■ **What is required**
Copy the part of the article on Homecoming and tech week that starts with "Rylee Cagle, Formatting" and goes on through "going to survive.", keeping every word and mark unchanged.

The Collision of Homecoming & Tech Week


Rylee Cagle, Formatting Editor

Every “leadership kid” knows Homecoming is the epitome of their year; Ms. Bancheiri, the HHS activities director, even calls the celebration “leadership’s championship game.” In the same way, tech week, the week of rehearsal for Rising Stars productions, is critical to the success of it’s shows.
This year both Homecoming week and tech week were scheduled to collide, causing stress and problems for students involved in both activities.
   When Emily LaRussa (11), the Rising Stars costume crew head, first heard that Homecoming was going to intercept tech week, she couldn’t believe it. She wondered how she was going to survive.
Each week is equally important to each program, making the unfortunate scheduling a problem for both sides. Mrs. Vance, the Rising Stars costume director, can often be found voicing her disdain for leadership, especially when she needs a missing “leadership kid” to try on their costume.
Valerie Santos(12), an actress for the rising stars as well as a leadership commissioner, was incredibly worried about the colliding dates.
“I was freaking out that I wasn’t going to be able to balance leadership & theater out,” said Santos.

■ **Information supplied**
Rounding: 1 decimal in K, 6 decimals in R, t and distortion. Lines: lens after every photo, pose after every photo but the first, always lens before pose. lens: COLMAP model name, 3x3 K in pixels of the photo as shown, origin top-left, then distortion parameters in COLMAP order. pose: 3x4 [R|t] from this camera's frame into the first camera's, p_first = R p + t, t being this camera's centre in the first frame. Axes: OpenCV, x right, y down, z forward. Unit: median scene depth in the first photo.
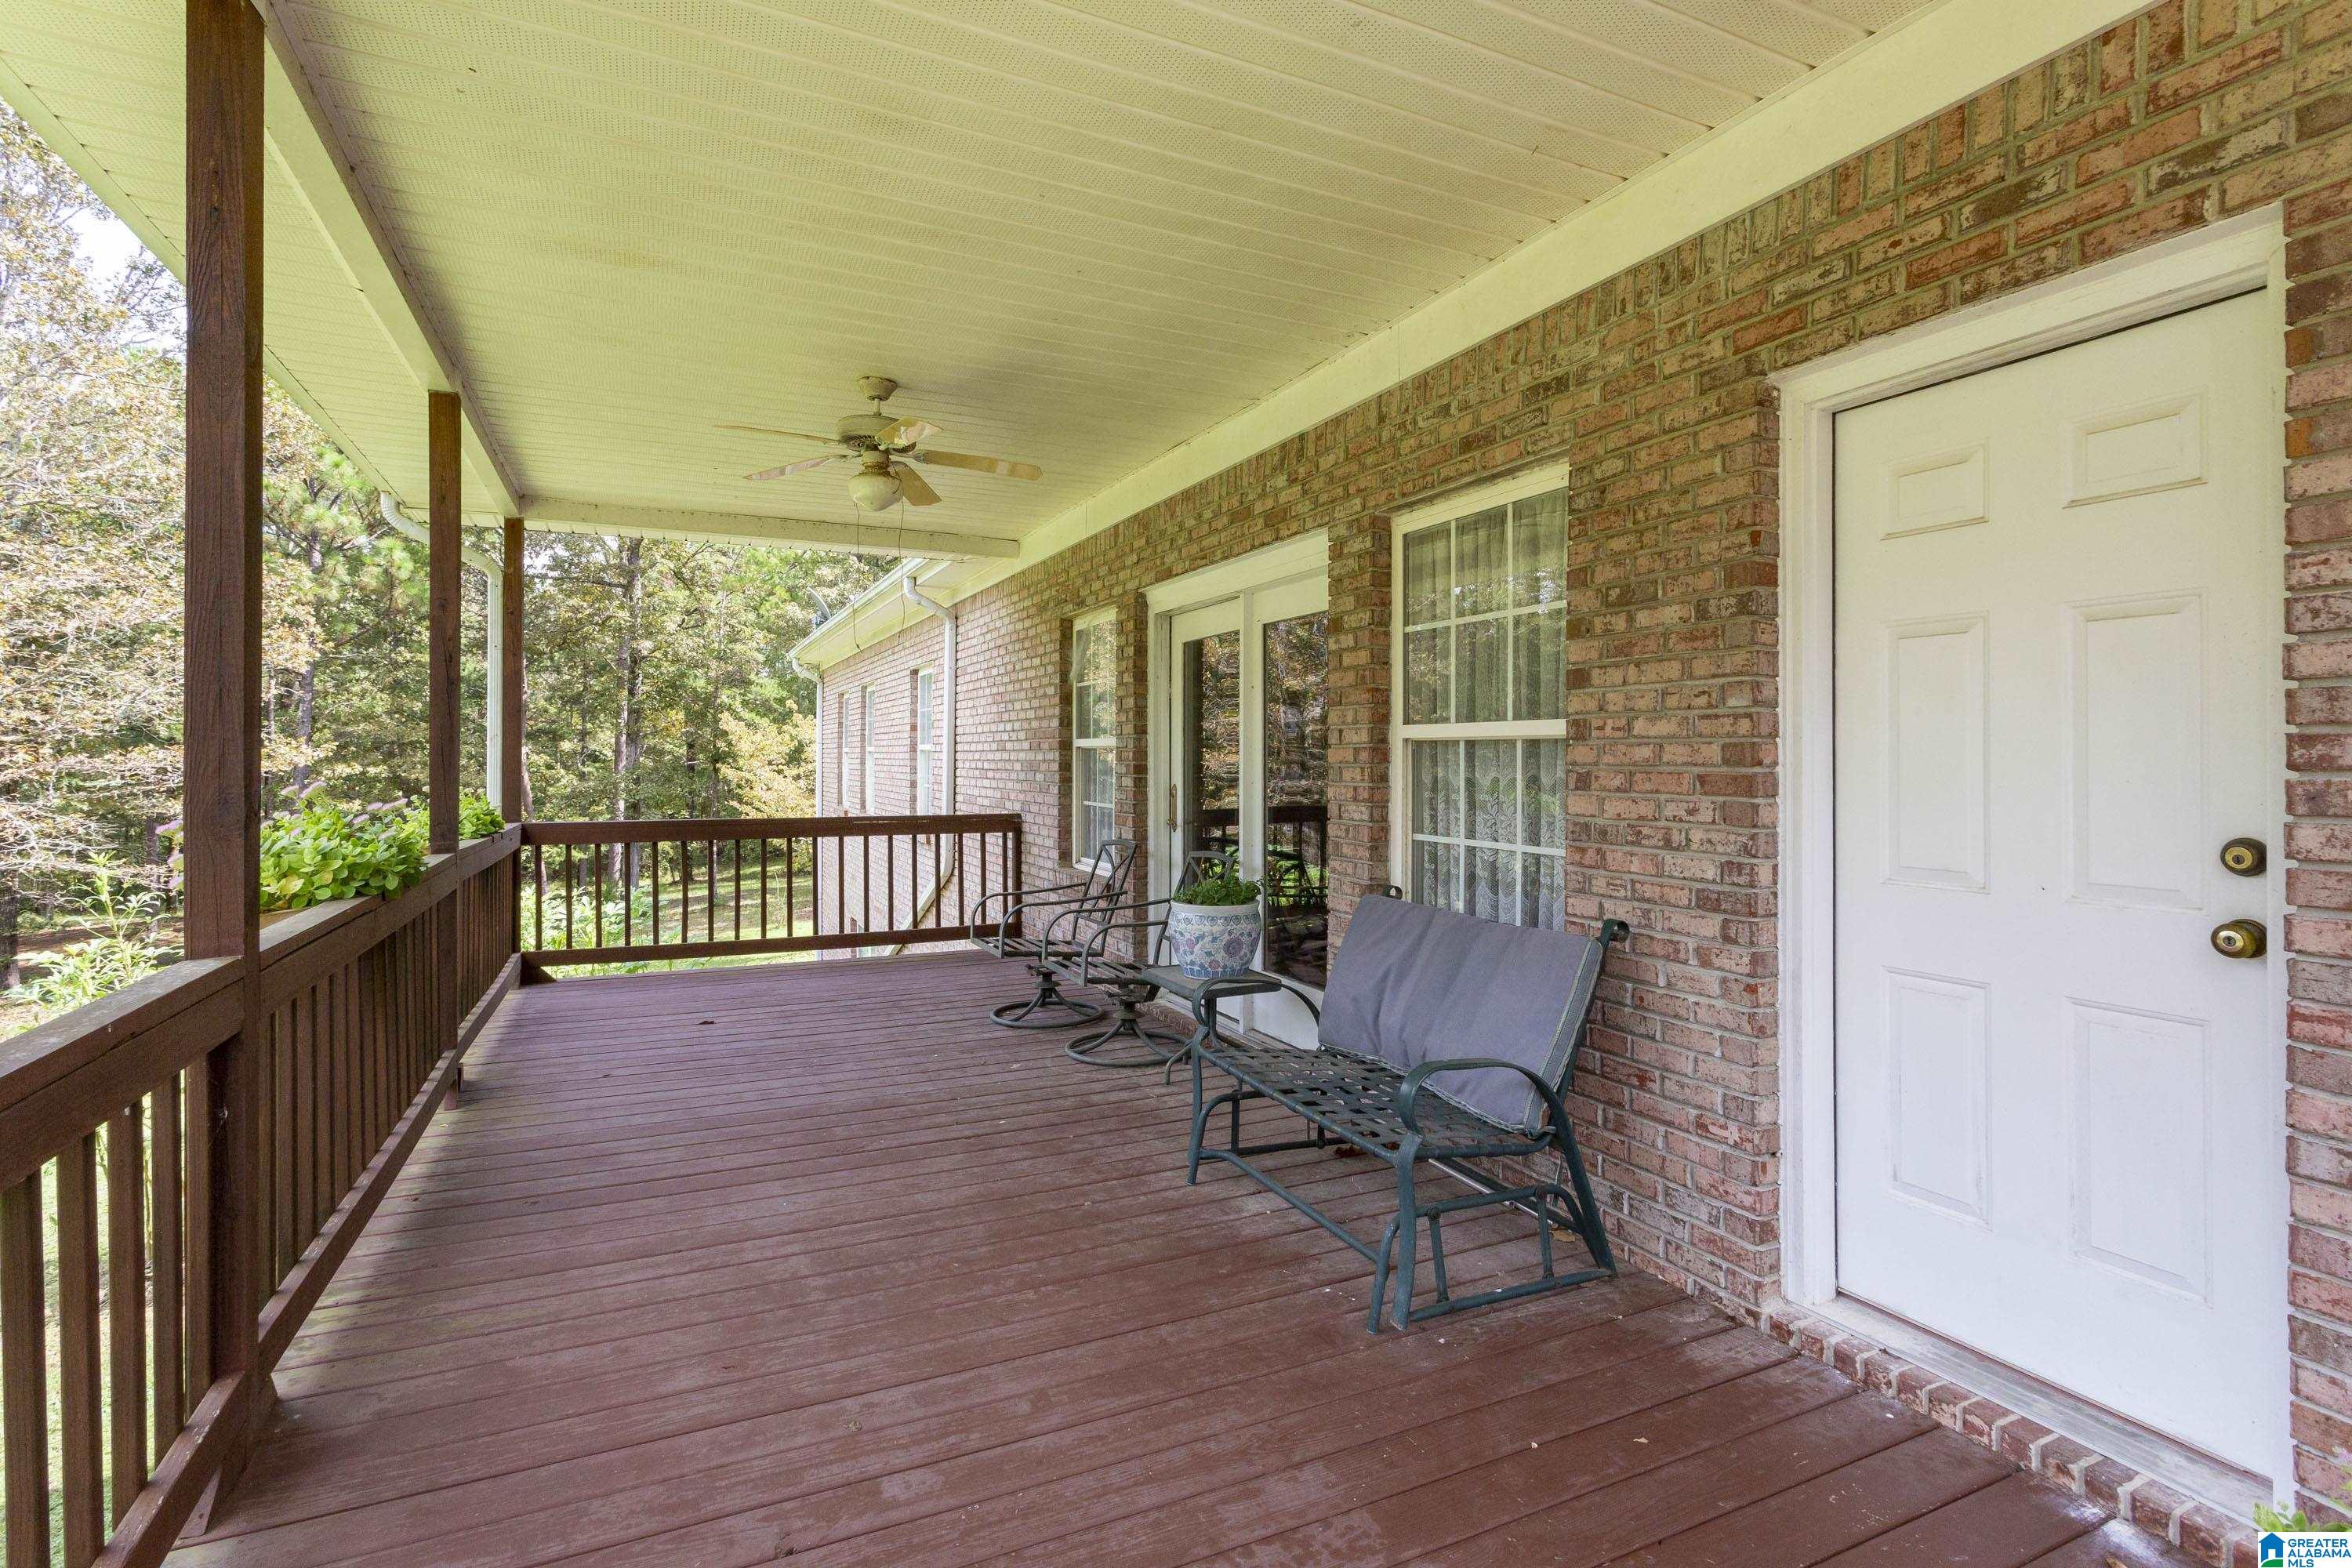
lens RADIAL K [[1139.9, 0, 1177.2], [0, 1139.9, 772.7], [0, 0, 1]] dist [0.002395, 0.001172]
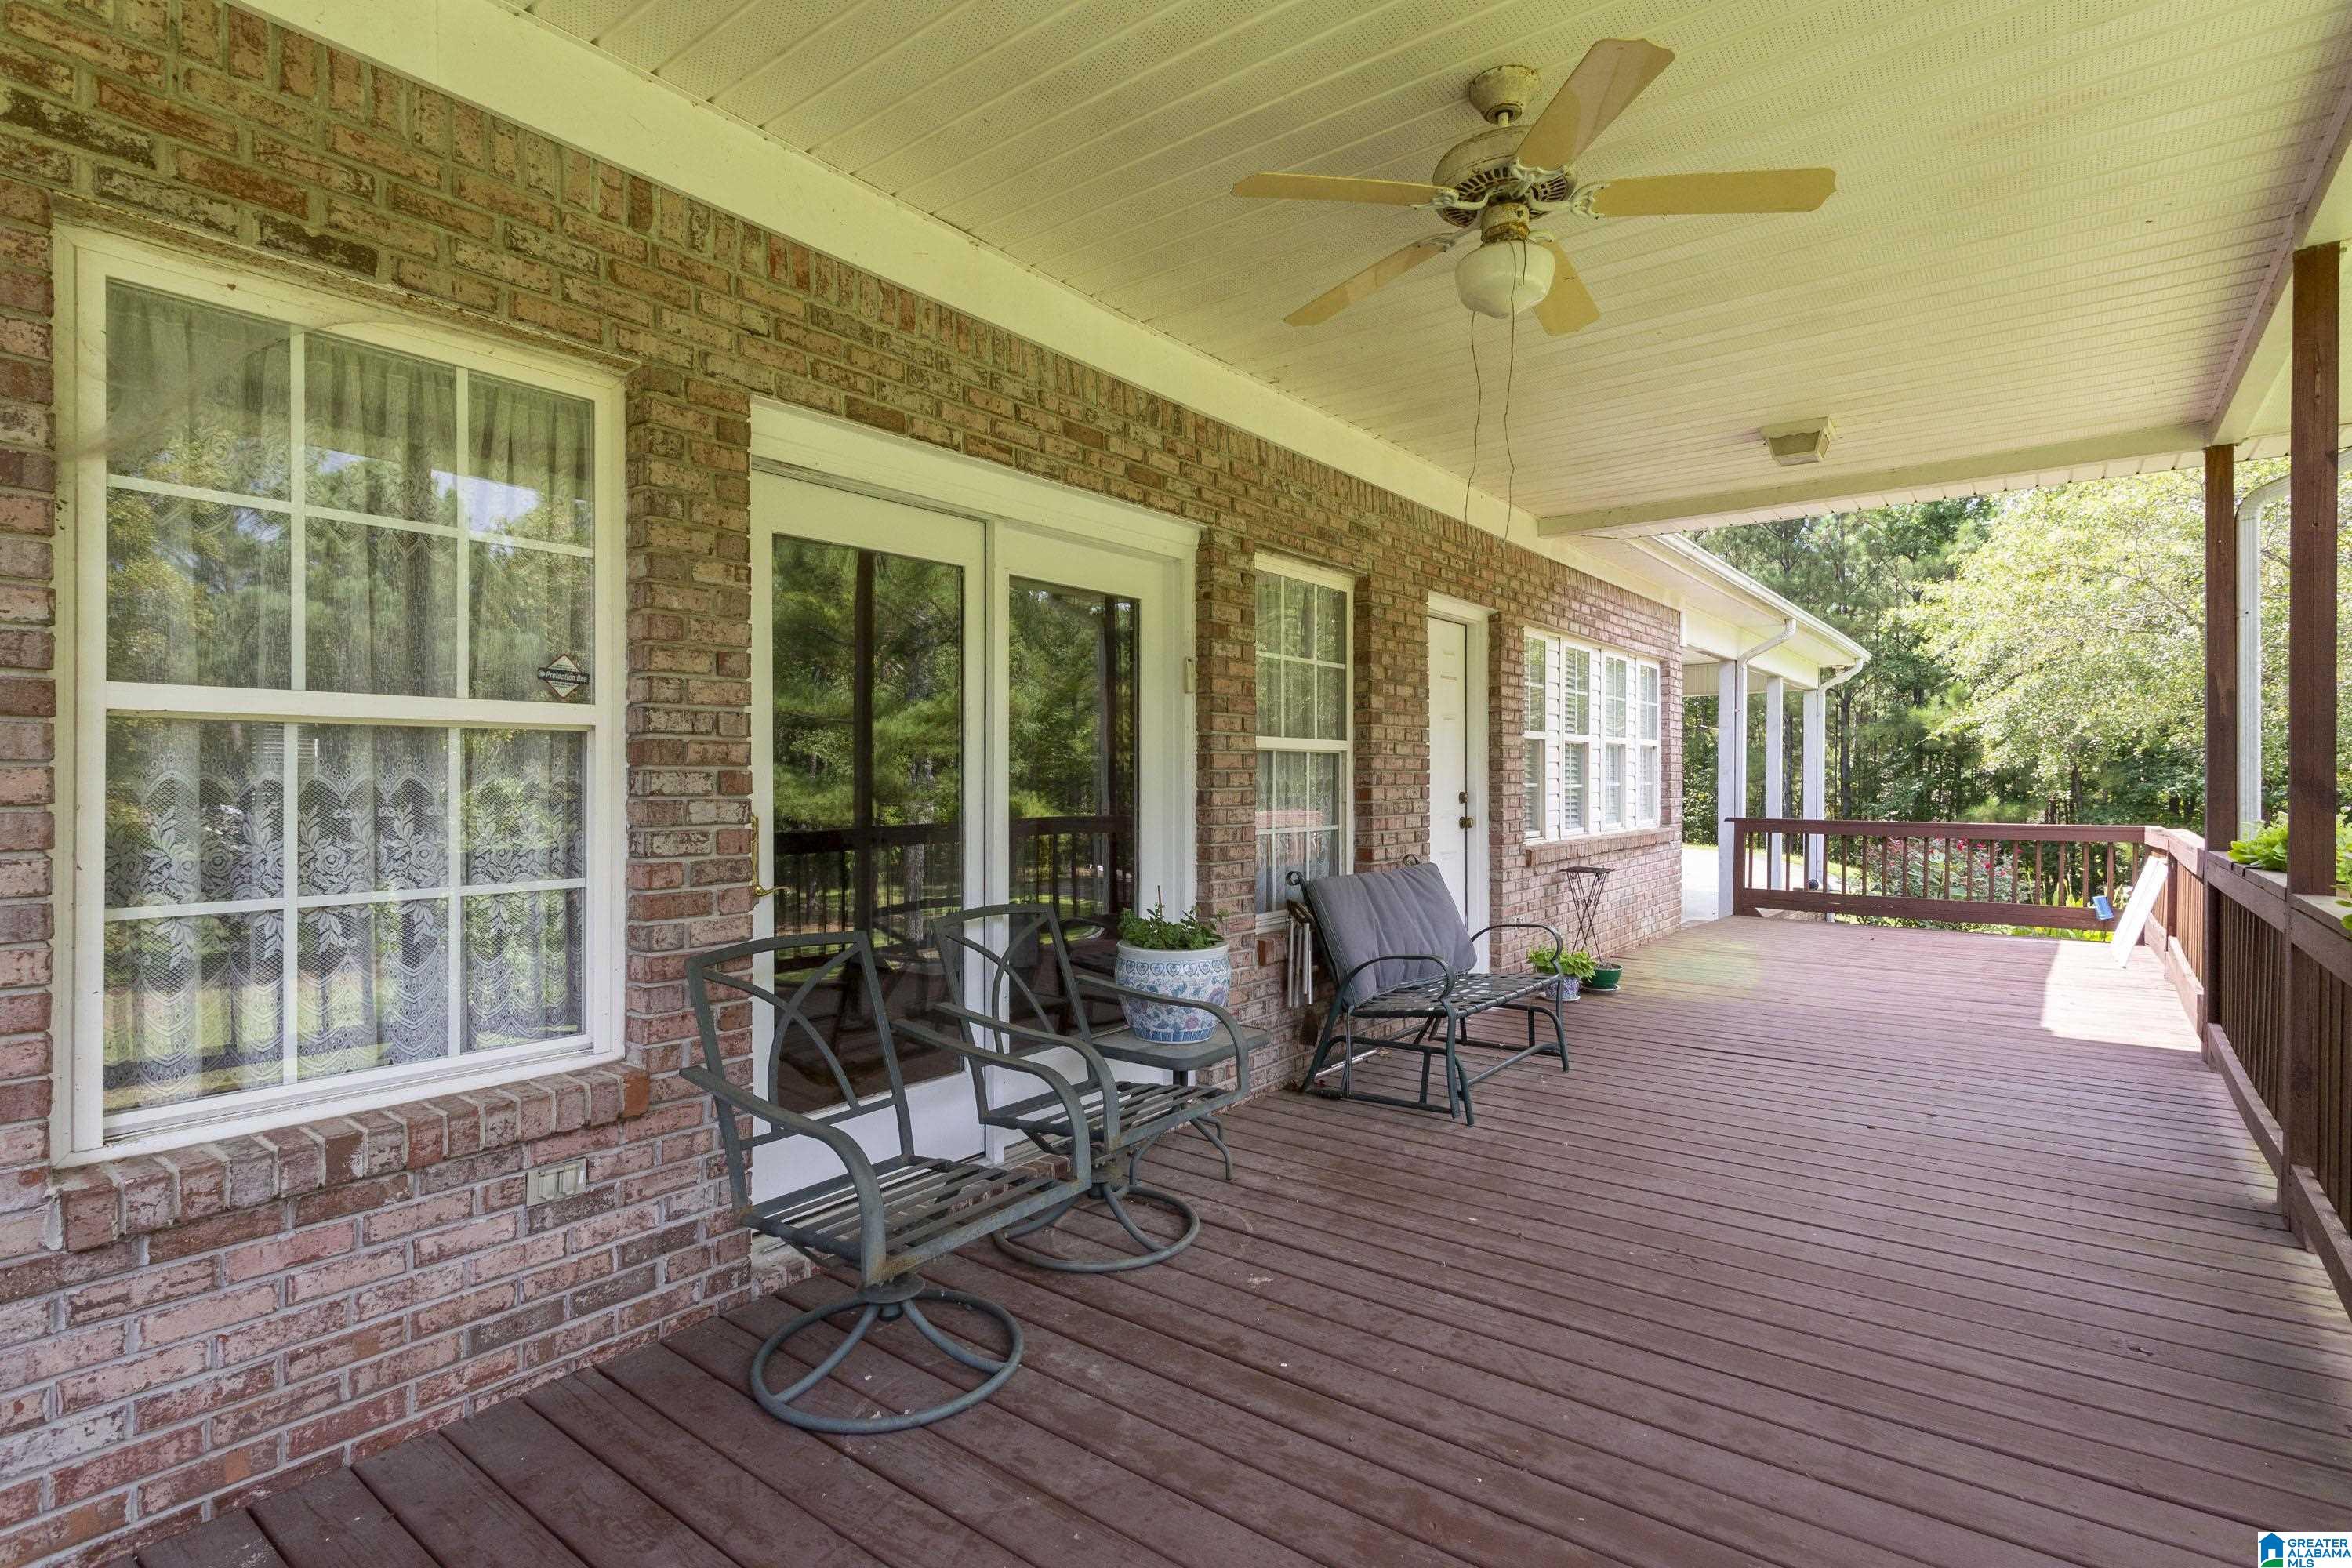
lens RADIAL K [[1139.9, 0, 1172.3], [0, 1139.9, 782.7], [0, 0, 1]] dist [0.002395, 0.001172]
pose [[-0.448933, -0.016778, 0.893408, -0.743595], [0.001630, 0.999807, 0.019595, -0.015763], [-0.893564, 0.010253, -0.448819, 1.493133]]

■ **Result of the exercise**
Rylee Cagle, Formatting Editor

Every “leadership kid” knows Homecoming is the epitome of their year; Ms. Bancheiri, the HHS activities director, even calls the celebration “leadership’s championship game.” In the same way, tech week, the week of rehearsal for Rising Stars productions, is critical to the success of it’s shows.
This year both Homecoming week and tech week were scheduled to collide, causing stress and problems for students involved in both activities.
   When Emily LaRussa (11), the Rising Stars costume crew head, first heard that Homecoming was going to intercept tech week, she couldn’t believe it. She wondered how she was going to survive.